American judge (1832–1899)

John Wesley Emerson (also known as J. W. Emerson) (1832-1899) was an American lawyer, American Civil War commander, Missouri Circuit Court judge, and the founder and principal investor of the Emerson Electric Company.

==Early life==
Emerson was born to William and Rosannah Ellen (Young) Emerson on July 26, 1832, in Pepperell, Massachusetts.

He attended Iron City College in Pennsylvania, and later graduated from the University of Michigan, at Ann Arbor, Michigan. He studied law under William M. Moffatt, a Pittsburgh, Pennsylvania attorney, and was admitted to the Missouri Bar in 1857. He practiced law in Ironton, Missouri for the remainder of his life.

On September 12, 1855, Emerson married Sarah Maria Young, in Oswego, New York. Sarah was descended from the Young and Elsworth families of Revolutionary war fame.

==Military service==
He was a volunteer aide (without rank or commission) on the staff of William "Bull" Nelson at the Battle of Richmond, Kentucky in 1862, where he was reportedly wounded.

In 1863, he was commissioned by Missouri Governor Hamilton R. Gamble.
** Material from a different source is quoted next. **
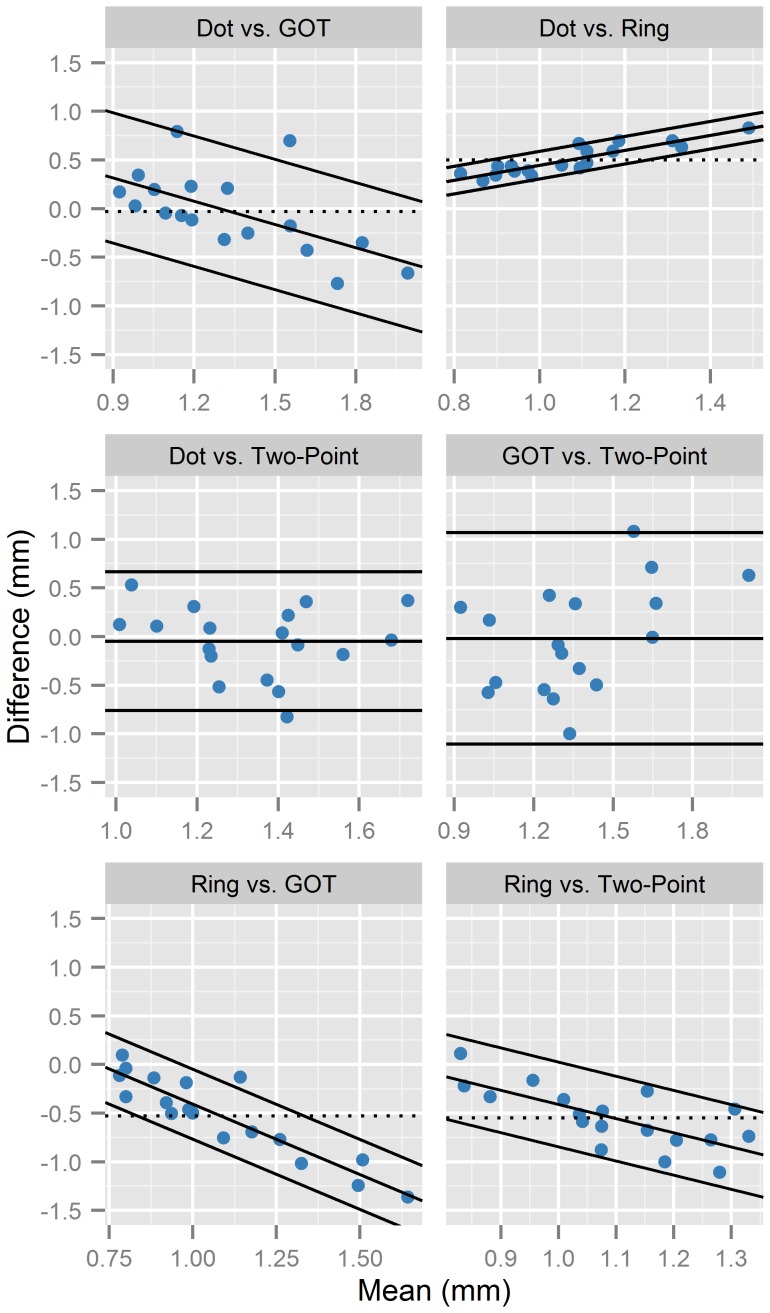
Pairwise comparisons between dot pattern and Landolt ring acuity charts, two-point thresholds, and GOT.For each of the six comparisons, m-d-plots show individual averages of the mean thresholds obtained by the two respective methods against their differences (last-mentioned minus first-mentioned method, respectively). Solid lines indicate 95% limits of agreement. For regression-based limits of agreement, dotted lines additionally indicate the mean differences between methods.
He was given the rank of colonel in the 68th Enrolled Missouri Militia, which was subsequently disbanded.

In 1864, he enlisted in the 47th Missouri Volunteer Infantry. His initial rank was Private. Soon he was commissioned major of the regiment.

Detachments of the 47th Missouri were involved in the Battle of Pilot Knob in September 1864. In October, he was tasked by General Rosecrans to reopen the Iron Mountain Railroad from St. Louis, Missouri to Pilot Knob. In this mission he was again wounded in battle.
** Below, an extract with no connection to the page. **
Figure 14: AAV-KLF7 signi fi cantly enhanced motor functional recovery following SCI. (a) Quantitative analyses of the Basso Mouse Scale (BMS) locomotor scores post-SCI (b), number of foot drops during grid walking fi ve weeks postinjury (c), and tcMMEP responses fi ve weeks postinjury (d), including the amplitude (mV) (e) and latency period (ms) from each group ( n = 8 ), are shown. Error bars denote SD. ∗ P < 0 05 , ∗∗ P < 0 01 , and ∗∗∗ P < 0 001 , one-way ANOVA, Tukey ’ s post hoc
In December 1864 Emerson's regiment was ordered to assist General George Thomas, at Nashville, Tennessee. His regiment pursued General Hood as far as Alabama, capturing more than 1000 prisoners. Emerson was in command of the regiment through the end of the war.

==After the war==
Emerson resumed his law practice at Ironton, and was appointed to the Judgeship of the Fifteenth Judicial Circuit Court, which he eventually resigned. After leaving the bench, he was appointed by President Grover Cleveland to the United States Marshall for the Eastern District of Missouri. He served in this capacity for four years.
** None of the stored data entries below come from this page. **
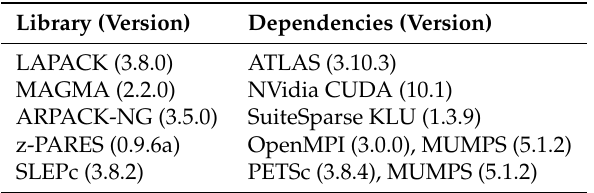
Table 5. Versions and dependencies of open-source libraries for non-symmetric eigenvalue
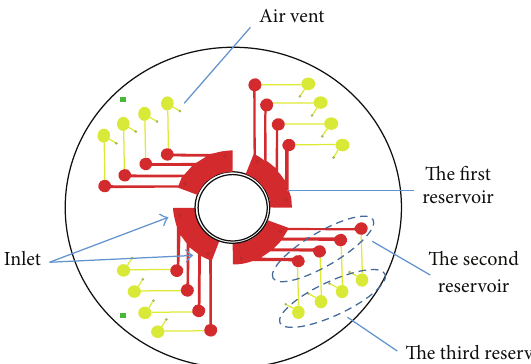
Figure 7: Illuminating PLED stage for turbidity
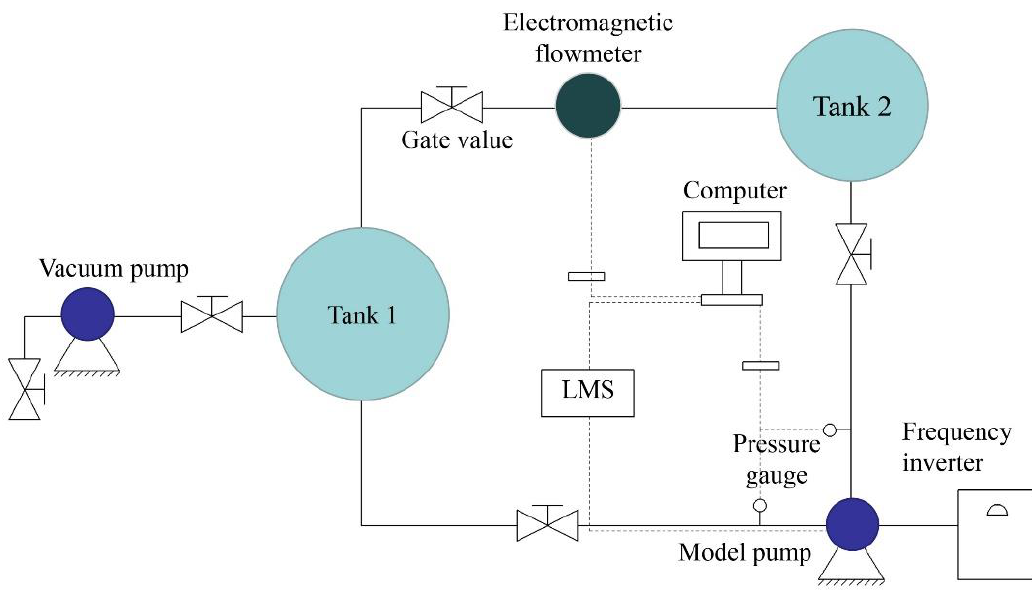
Figure 2. Closed test platform.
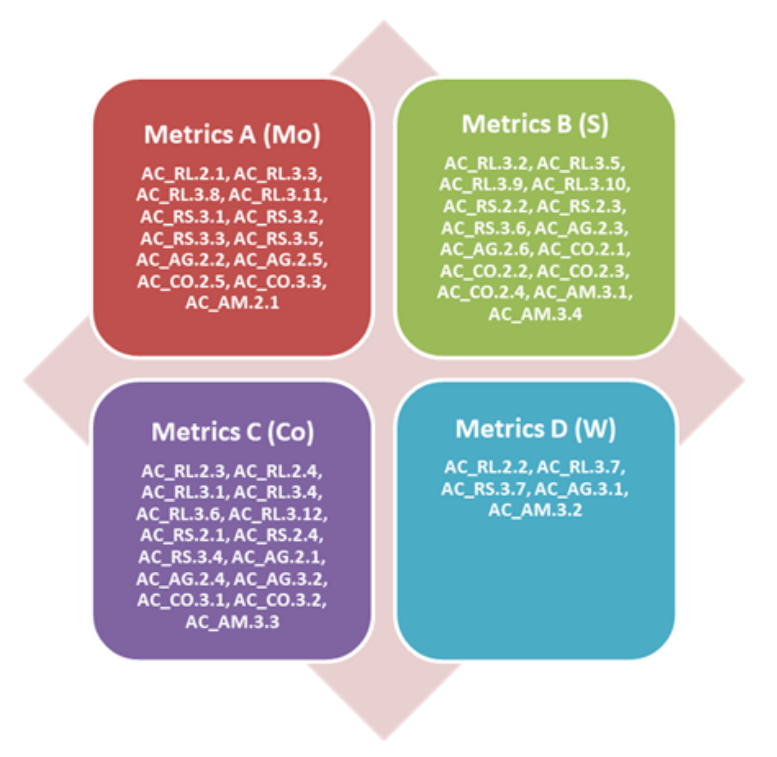
Figure 3. Priority Groups for the Performance Metrics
==Emerson Electric Company==
In 1890, Emerson met two Scottish orphans, Alexander and Charles Meston, who wanted to manufacture electrical and mechanical devices. He provided $50,000 start-up capital and lent his name to a new corporation creating the "Emerson Electric Manufacturing Company", and served as the company's first President from 1890 to 1892.

In 1892, Emerson retired, selling his interest in Emerson Electric to Herbert L. Parker, a former railroad executive.

==Later life==
Emerson became a Civil War historian. He joined the Missouri Commandery of Military Order of the Loyal Legion of the United States and wrote a history of General Grant's campaign in the Mississippi Valley.

Emerson died on June 20, 1899, in Ironton, Missouri. His gravesite is in Star of the West Masonic Cemetery on Russellville Road in Ironton, Missouri.